• [What is being asked]: Report each line from the records where the string "subtitle" turns up.

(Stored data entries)
----
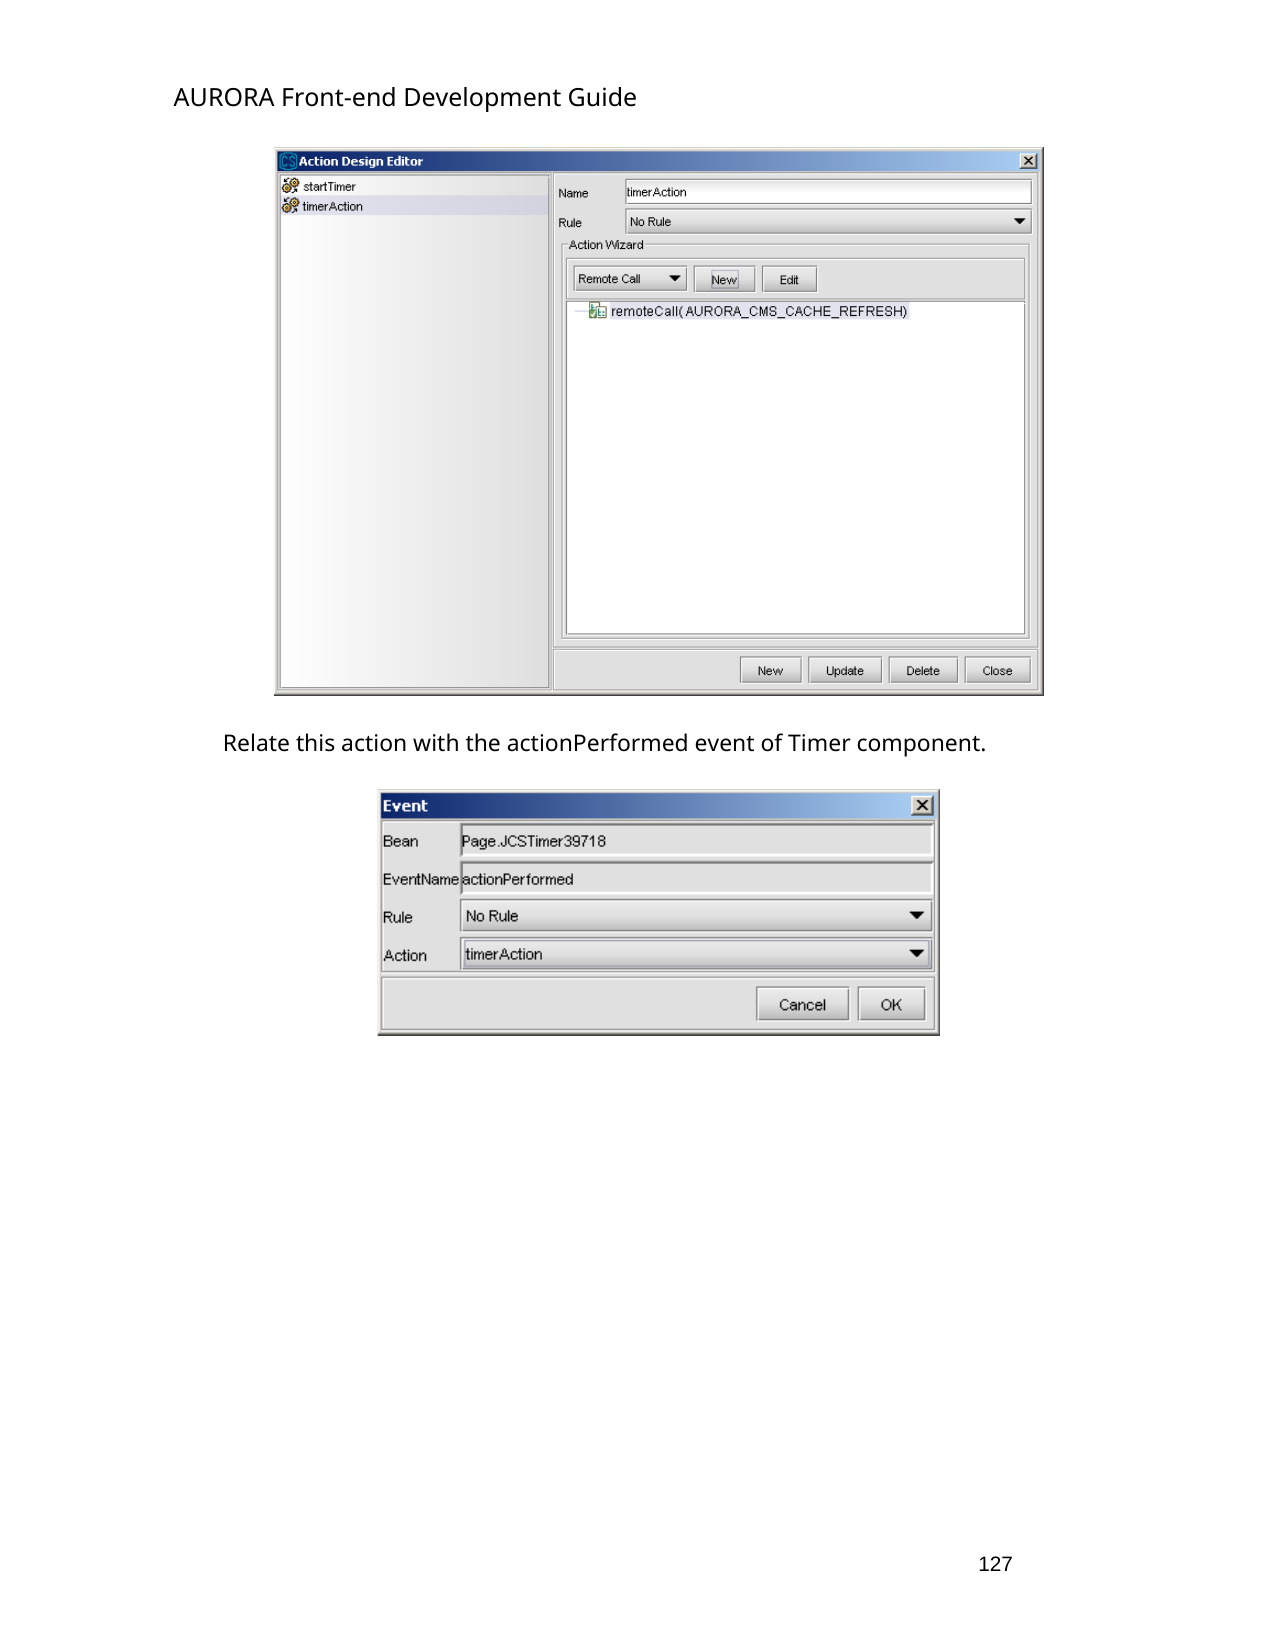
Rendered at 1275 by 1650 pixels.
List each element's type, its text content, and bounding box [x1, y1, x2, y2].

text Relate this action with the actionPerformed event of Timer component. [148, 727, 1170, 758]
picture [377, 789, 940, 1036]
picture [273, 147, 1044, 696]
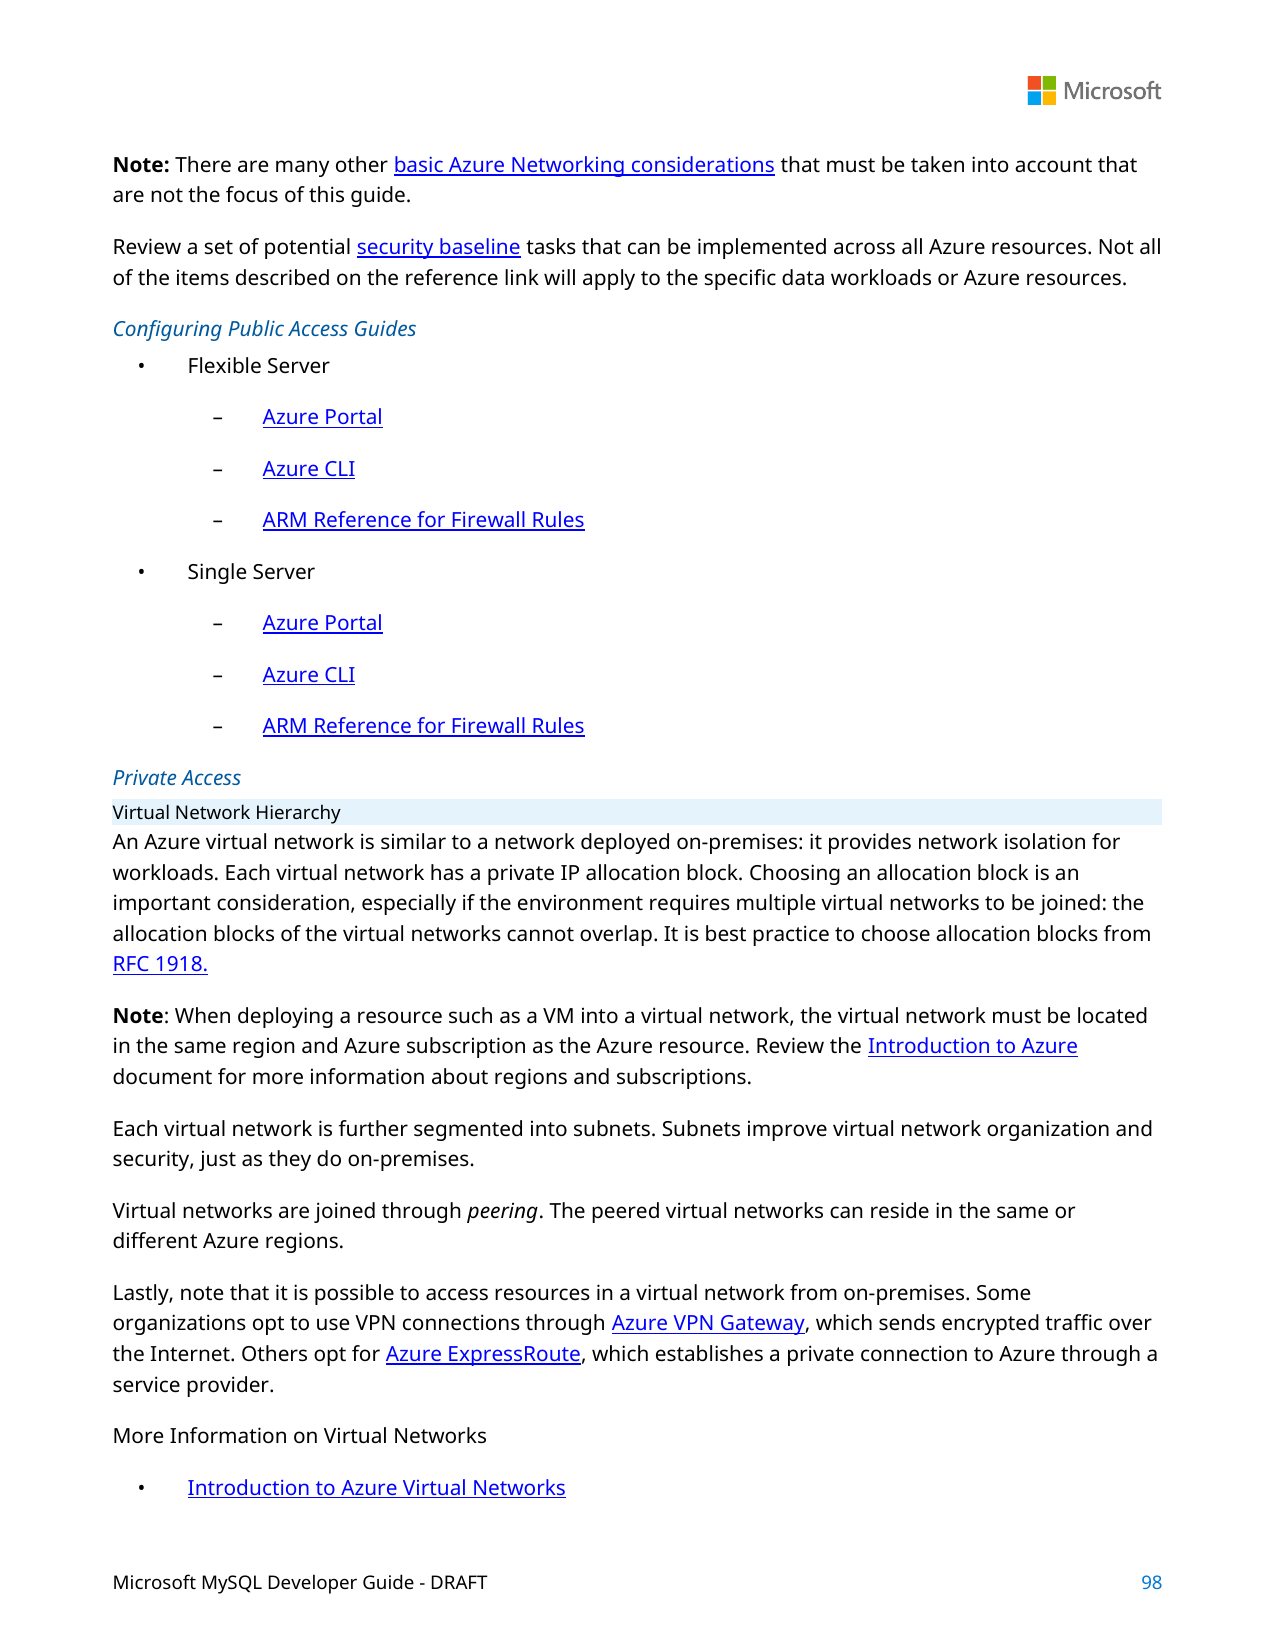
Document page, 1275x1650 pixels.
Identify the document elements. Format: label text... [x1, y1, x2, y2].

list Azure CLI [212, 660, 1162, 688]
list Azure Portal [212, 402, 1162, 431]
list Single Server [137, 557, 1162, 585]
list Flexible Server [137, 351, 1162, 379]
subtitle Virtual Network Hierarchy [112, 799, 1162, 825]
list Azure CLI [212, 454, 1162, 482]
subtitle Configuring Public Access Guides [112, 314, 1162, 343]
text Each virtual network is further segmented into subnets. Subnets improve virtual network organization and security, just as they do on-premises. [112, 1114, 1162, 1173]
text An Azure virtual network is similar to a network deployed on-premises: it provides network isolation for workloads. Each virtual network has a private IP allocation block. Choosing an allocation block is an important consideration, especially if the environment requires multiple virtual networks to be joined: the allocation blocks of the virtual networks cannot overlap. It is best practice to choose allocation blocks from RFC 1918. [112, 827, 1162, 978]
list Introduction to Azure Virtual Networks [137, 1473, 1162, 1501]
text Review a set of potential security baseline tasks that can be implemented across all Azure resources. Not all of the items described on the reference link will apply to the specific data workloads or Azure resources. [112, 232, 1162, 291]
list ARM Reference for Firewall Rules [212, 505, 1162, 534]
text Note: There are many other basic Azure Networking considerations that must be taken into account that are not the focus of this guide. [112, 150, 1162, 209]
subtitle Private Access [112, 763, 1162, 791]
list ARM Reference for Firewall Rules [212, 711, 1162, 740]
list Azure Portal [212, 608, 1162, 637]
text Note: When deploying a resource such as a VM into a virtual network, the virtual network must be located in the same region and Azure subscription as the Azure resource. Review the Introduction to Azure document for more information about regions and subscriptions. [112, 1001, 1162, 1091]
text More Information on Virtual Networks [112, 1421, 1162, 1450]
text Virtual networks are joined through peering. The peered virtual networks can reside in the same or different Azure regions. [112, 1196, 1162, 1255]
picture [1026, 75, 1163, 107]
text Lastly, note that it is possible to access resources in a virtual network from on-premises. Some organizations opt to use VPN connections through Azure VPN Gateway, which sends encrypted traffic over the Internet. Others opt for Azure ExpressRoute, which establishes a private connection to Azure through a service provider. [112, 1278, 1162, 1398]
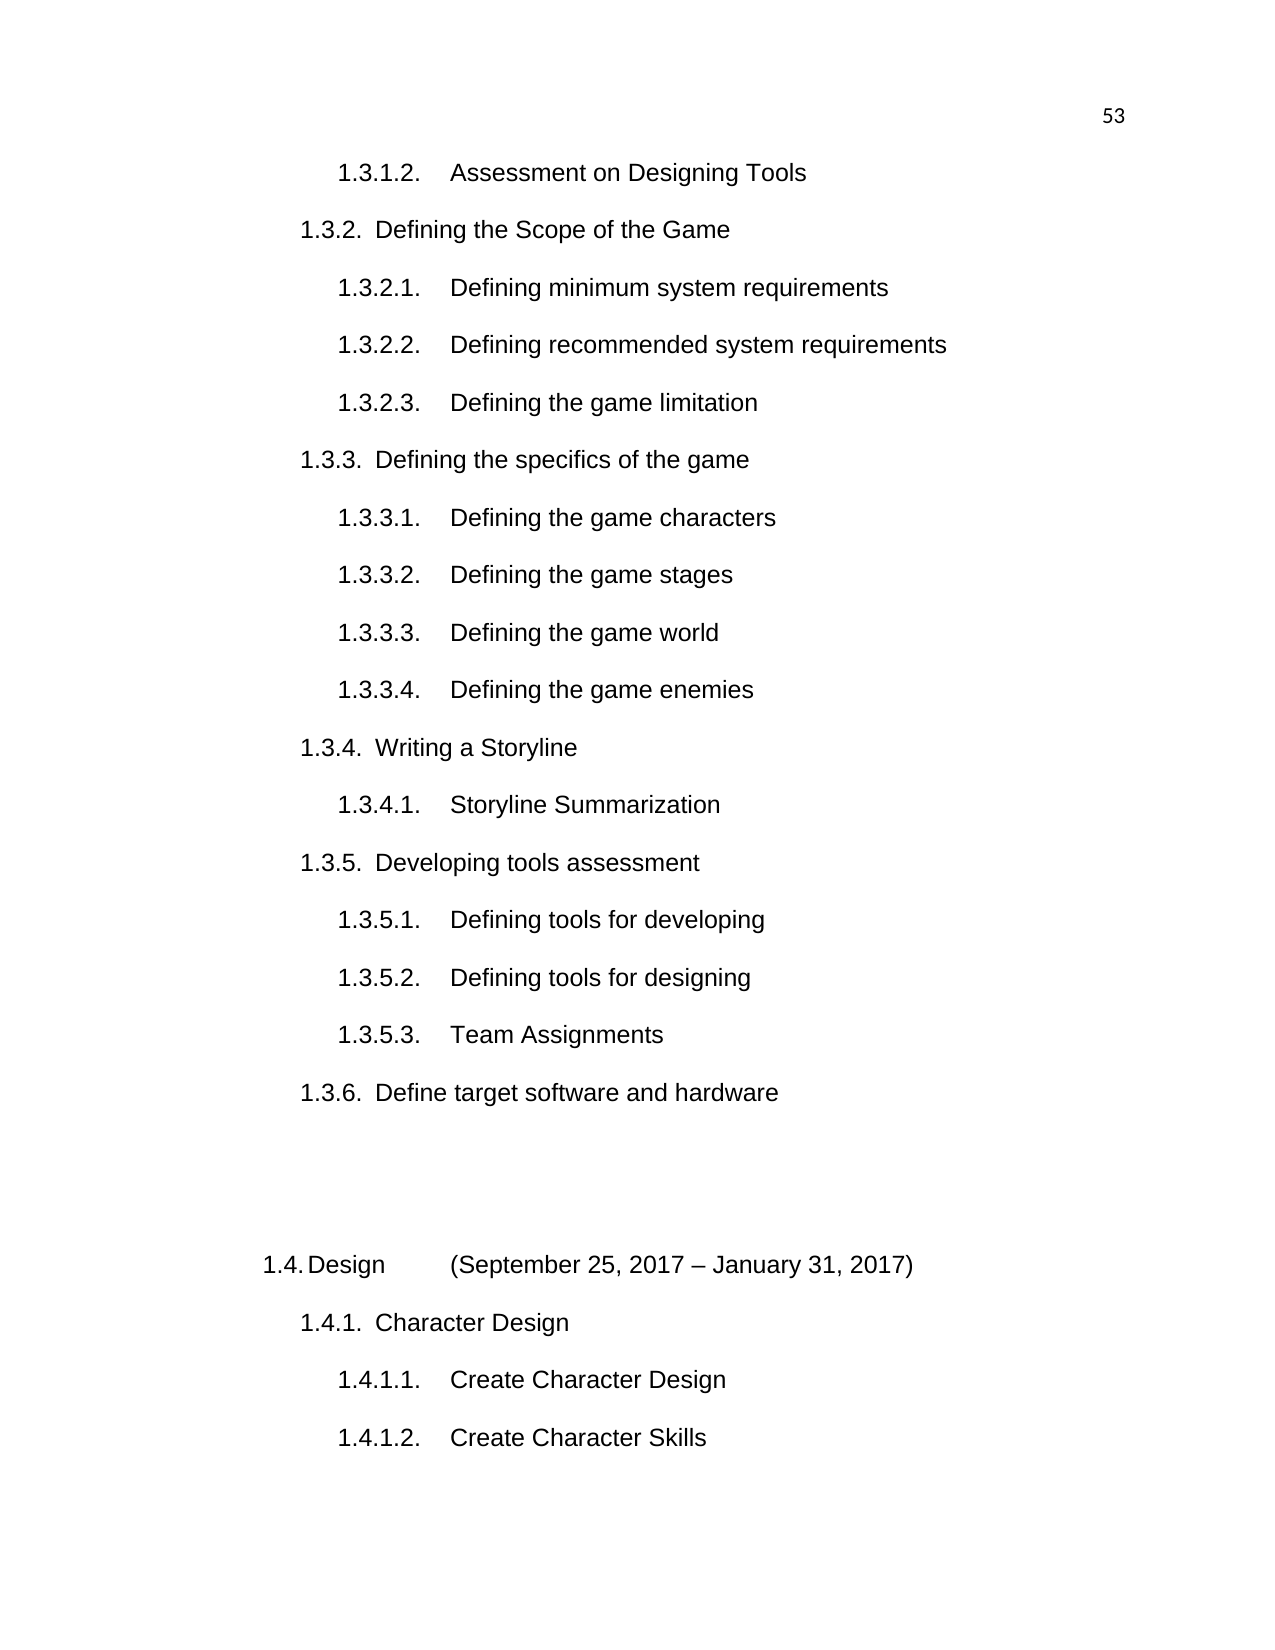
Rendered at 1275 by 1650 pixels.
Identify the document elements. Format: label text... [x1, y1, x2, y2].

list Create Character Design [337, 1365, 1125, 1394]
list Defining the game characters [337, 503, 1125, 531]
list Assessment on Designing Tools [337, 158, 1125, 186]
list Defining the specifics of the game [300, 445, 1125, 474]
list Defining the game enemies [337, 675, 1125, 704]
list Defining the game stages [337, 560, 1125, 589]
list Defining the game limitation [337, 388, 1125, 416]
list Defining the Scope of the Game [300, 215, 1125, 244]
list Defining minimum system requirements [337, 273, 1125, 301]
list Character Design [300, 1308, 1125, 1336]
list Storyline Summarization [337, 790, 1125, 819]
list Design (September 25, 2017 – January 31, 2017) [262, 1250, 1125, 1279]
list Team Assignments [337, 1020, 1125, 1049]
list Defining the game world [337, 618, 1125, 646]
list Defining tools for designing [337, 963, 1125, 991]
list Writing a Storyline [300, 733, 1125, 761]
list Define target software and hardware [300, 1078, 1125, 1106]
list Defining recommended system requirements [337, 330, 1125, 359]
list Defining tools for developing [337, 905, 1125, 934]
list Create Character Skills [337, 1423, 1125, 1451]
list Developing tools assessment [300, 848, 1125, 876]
----
• [Reply]:
subtitle Virtual Network Hierarchy [112, 799, 1162, 825]
subtitle Configuring Public Access Guides [112, 314, 1162, 343]
subtitle Private Access [112, 763, 1162, 791]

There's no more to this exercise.